→ YOUR TASK: Line by line, copy the records below exactly.

→ EXERCISE MATERIAL:
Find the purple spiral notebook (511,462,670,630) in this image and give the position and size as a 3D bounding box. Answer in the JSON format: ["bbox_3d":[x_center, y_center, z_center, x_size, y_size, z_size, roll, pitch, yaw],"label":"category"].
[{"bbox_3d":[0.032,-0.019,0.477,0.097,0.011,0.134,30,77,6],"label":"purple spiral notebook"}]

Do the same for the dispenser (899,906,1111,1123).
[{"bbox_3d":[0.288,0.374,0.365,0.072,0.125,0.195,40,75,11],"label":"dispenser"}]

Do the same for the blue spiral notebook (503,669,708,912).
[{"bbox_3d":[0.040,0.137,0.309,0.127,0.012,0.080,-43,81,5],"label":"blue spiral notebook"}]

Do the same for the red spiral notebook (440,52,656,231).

→ ANSWER BOX:
Find the purple spiral notebook (511,462,670,630) in this image and give the position and size as a 3D bounding box. Answer in the JSON format: ["bbox_3d":[x_center, y_center, z_center, x_size, y_size, z_size, roll, pitch, yaw],"label":"category"].
[{"bbox_3d":[0.032,-0.019,0.477,0.097,0.011,0.134,30,77,6],"label":"purple spiral notebook"}]

Do the same for the dispenser (899,906,1111,1123).
[{"bbox_3d":[0.288,0.374,0.365,0.072,0.125,0.195,40,75,11],"label":"dispenser"}]

Do the same for the blue spiral notebook (503,669,708,912).
[{"bbox_3d":[0.040,0.137,0.309,0.127,0.012,0.080,-43,81,5],"label":"blue spiral notebook"}]

Do the same for the red spiral notebook (440,52,656,231).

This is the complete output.